Барбюс казался по–настоящему взволнованным.

Летом 1958 года «Саламандра» демонстрировалась на столичных экранах, многие знакомые и незнакомые звонили мне по телефону, говоря, что эти кадры производят сильнейшее впечатление.

Всех без исключения работников «Межрабпома» покорила простота и естественность Анатолия Васильевича перед кинообъективом. Его поведение было непринужденным, будто без его ведома, откуда–то из–за ширмы его сняли во время повседневной работы. А между тем кабинет был заставлен осветительными, кино- и фотоаппаратами; исполнители Бернгард Гётцке и Доллер, режиссер, ассистенты, операторы, фотографы, осветители, — словом, все участвующие в этой съемке заполнили комнату, а в дверях толпились сотрудники секретариата. Любого другого такая обстановка заставила бы смутиться, связывала бы мимику, движения, а Анатолий Васильевич чувствовал себя при этом как рыба в воде — легко и свободно. Я глубоко убеждена, что Анатолий Васильевич мог бы стать замечательным актером драмы и кино. Он лучше кого бы то ни было из людей мне знакомых, не исключая опытных профессиональных актеров, чувствовал знаменитую «четвертую стену» Станиславского.
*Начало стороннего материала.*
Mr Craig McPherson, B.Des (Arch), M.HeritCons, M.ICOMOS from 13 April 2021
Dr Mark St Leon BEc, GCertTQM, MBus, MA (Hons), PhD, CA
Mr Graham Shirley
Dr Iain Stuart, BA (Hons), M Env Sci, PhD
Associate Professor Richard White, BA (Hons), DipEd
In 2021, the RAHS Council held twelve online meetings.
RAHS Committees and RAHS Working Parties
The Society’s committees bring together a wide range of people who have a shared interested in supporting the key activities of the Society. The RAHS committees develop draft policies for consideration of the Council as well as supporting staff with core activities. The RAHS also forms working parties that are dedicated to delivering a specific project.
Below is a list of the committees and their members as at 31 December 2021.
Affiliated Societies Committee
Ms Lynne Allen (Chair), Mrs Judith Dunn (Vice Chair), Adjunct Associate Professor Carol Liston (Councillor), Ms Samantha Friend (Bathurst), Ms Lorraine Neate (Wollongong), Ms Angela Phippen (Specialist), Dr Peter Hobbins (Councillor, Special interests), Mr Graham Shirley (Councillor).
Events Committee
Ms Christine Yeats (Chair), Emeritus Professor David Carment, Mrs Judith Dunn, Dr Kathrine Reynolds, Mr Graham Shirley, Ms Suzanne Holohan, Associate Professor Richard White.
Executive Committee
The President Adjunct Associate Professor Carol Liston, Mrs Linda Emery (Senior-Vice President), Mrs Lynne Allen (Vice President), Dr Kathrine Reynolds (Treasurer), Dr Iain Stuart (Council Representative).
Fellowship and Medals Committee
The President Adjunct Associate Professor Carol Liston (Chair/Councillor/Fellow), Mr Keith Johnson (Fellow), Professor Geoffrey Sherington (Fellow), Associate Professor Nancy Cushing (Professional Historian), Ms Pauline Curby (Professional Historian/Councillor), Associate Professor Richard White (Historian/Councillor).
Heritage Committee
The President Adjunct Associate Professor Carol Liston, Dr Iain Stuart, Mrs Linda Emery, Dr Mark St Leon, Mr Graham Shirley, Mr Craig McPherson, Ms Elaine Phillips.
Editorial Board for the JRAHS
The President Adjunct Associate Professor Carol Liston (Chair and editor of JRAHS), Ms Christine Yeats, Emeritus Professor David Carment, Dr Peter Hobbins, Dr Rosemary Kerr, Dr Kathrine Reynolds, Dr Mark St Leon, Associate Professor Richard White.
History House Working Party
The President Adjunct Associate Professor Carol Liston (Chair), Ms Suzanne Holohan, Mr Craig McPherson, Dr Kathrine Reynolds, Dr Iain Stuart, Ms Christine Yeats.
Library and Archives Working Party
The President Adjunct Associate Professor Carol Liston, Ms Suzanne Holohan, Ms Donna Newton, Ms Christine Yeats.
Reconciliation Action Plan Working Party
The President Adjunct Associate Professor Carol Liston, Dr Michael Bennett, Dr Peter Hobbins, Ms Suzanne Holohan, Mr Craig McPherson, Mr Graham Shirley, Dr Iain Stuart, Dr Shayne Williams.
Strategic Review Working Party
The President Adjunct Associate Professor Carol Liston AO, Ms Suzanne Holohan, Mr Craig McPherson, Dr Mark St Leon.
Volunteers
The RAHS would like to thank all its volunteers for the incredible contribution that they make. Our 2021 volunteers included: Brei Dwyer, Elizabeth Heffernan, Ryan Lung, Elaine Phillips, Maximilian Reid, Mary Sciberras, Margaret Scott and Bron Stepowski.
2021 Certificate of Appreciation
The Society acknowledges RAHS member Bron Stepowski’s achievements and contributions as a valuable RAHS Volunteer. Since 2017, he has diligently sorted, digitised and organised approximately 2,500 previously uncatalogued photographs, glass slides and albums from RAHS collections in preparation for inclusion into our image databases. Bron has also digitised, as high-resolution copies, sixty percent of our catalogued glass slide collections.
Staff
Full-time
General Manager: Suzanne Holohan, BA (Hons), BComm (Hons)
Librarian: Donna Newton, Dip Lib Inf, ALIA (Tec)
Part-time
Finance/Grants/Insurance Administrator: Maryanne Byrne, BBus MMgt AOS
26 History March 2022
Москва приняла Гётцке тепло и радушно. В его честь был устроен прием в ВОКС, банкет в правлении «Межрабпома».

Несколько раз он был в гостях у Анатолия Васильевича в городе и на даче, где мы купались, стреляли в тире, гуляли в лесу. Держался он очень любезно, по–видимому, был доволен московским гостеприимством, но ужасно пугался речей, а речи при встречах с Гётцке произносились в изобилии. Он очень боялся, что его поездке в Москву в Германии придадут политический смысл, и, как оказалось, боялся не напрасно. Тотчас же по возвращении в Германию на него набросилась правая пресса, упрекая в большевизме и призывая театры и киноорганизации бойкотировать его. Он вынужден был писать во всевозможные редакции, что приехал в Москву в качестве актера, с чисто профессиональной целью, что он далек от политики.

В сценарии действие происходит в некоей стране Центральной Европы, находящейся в плену католицизма и расовых теорий. Трагический конфликт профессора Каммерера на самом деле произошел в Австрии. Кино давало возможность перенести место действия в некую неопределенную страну с готической архитектурой, германскими именами и сильным влиянием церкви. Быть может, это Австрия, Венгрия, быть может, одна из германских земель, например, Бавария. Драматурги не назвали страны, и этим надо было руководствоваться постановщикам.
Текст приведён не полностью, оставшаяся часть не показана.